Data records:

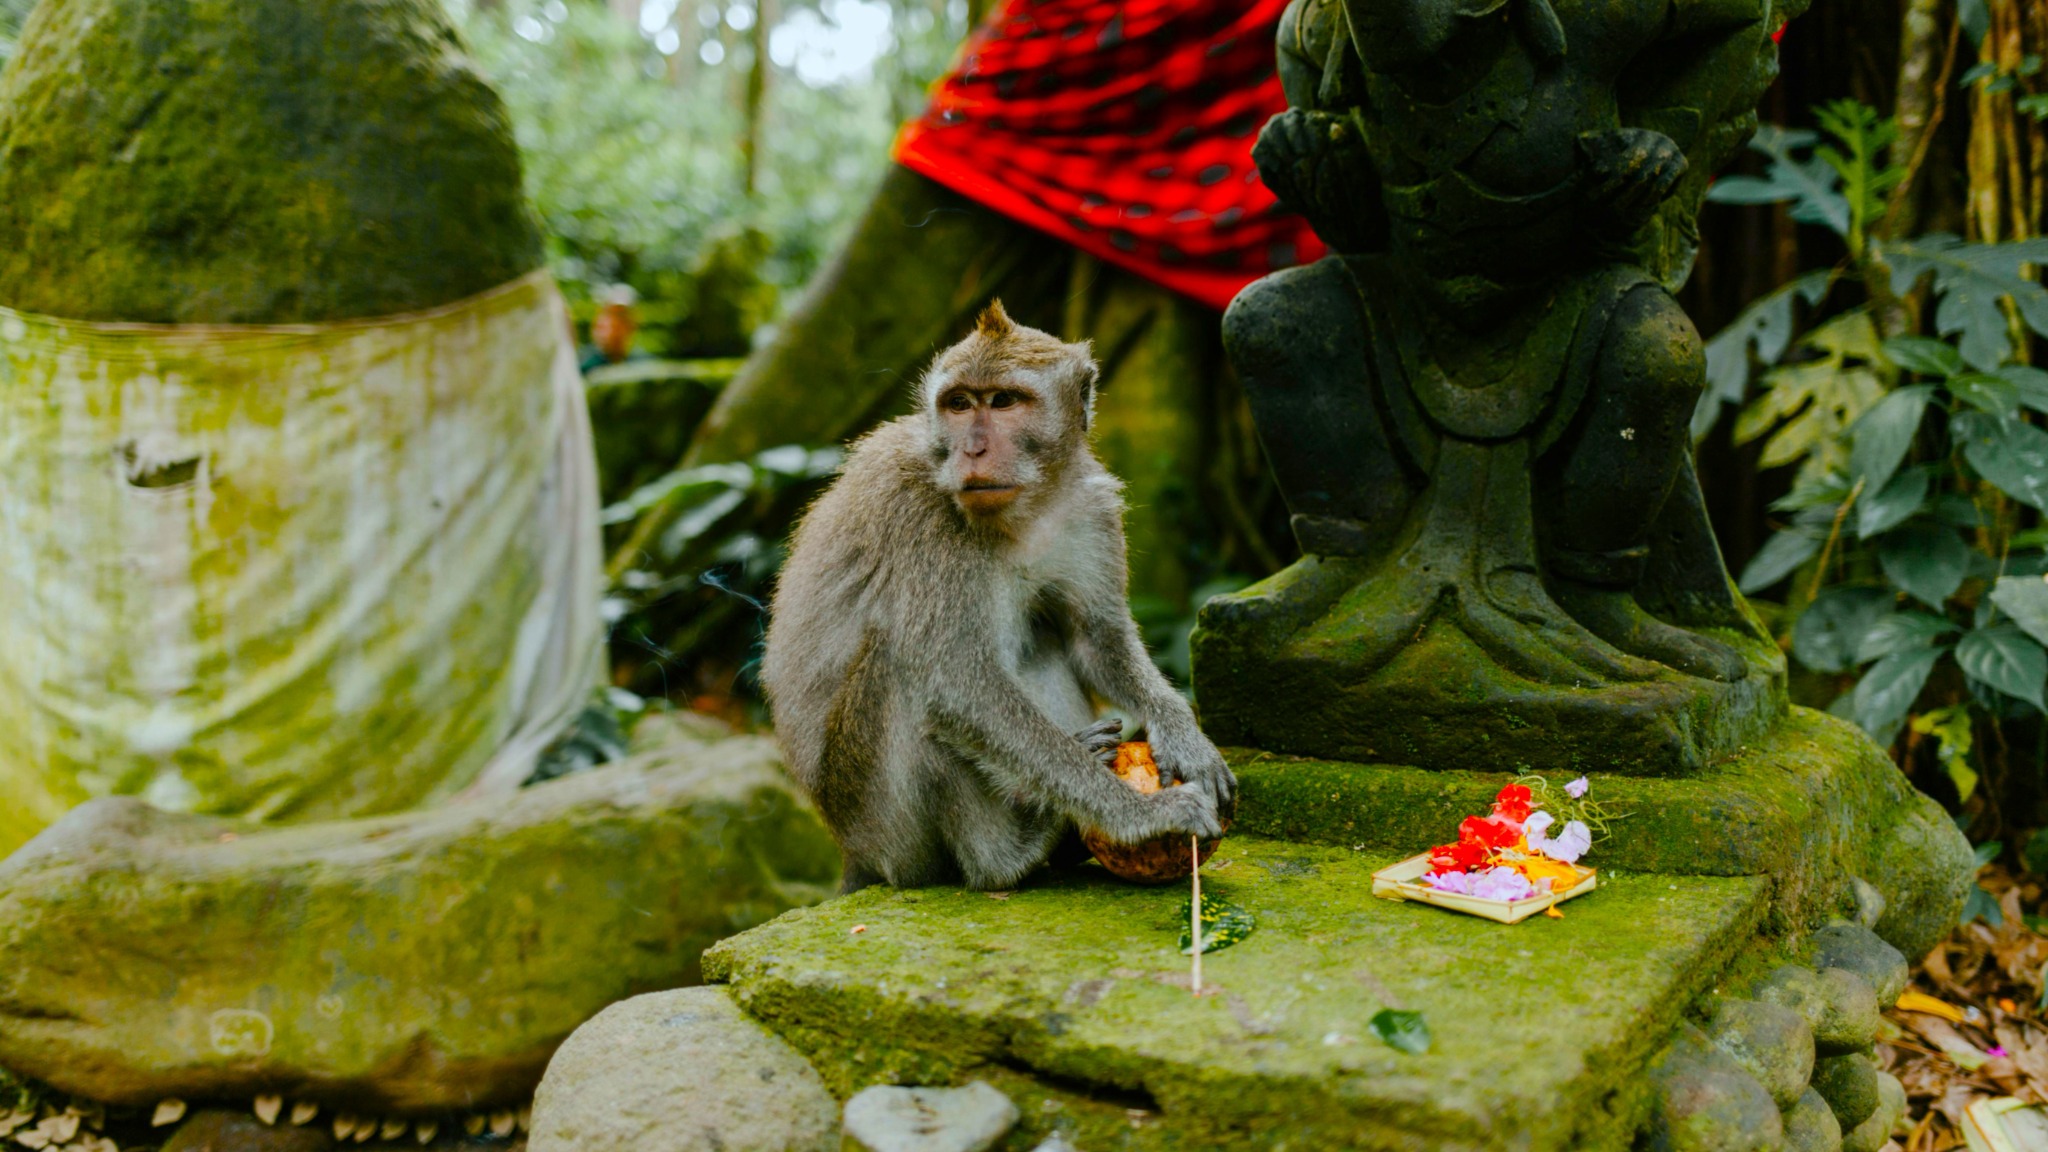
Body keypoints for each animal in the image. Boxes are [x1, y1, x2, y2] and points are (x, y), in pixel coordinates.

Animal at [761, 301, 1235, 892]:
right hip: (878, 821)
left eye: (1005, 401)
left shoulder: (1092, 507)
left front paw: (1185, 736)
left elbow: (1095, 637)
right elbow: (956, 684)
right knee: (901, 665)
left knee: (1041, 636)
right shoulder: (924, 519)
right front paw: (1142, 816)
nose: (972, 449)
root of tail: (852, 850)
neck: (1027, 508)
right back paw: (1011, 853)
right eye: (959, 404)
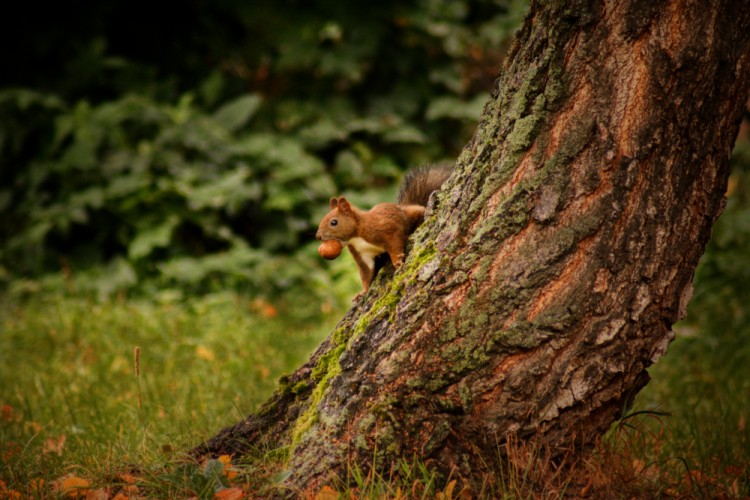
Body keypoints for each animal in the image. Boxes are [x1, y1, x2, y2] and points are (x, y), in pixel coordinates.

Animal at [318, 164, 452, 298]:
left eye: (334, 222)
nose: (318, 236)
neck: (356, 237)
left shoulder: (385, 229)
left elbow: (394, 243)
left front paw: (397, 262)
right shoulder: (361, 254)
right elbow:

Exercise instructions: Pictures are to be left out; the listing above is otherwise to be copied exactly.

Output of the task:
Body keypoints for each animal in the image. Boxes are [x1, y1, x2, y2] and points are (x, y), in pixel coordinates.

Animal at [761, 301, 1235, 892]:
right hip: (878, 821)
left eye: (1005, 401)
left shoulder: (1092, 507)
left front paw: (1185, 736)
left elbow: (1095, 637)
right elbow: (956, 684)
right knee: (901, 665)
left knee: (1041, 636)
right shoulder: (924, 519)
right front paw: (1142, 816)
nose: (972, 449)
root of tail: (852, 850)
neck: (1027, 508)
right back paw: (1011, 853)
right eye: (959, 404)
Body keypoints for each animal in the image. Boxes are [x1, y1, x2, y2] and points are (x, y), in pixel coordinates.

Animal at [318, 164, 452, 298]:
left eye: (334, 222)
nose: (318, 236)
neck: (356, 237)
left shoulder: (385, 229)
left elbow: (394, 243)
left front paw: (397, 262)
right shoulder: (361, 254)
right elbow:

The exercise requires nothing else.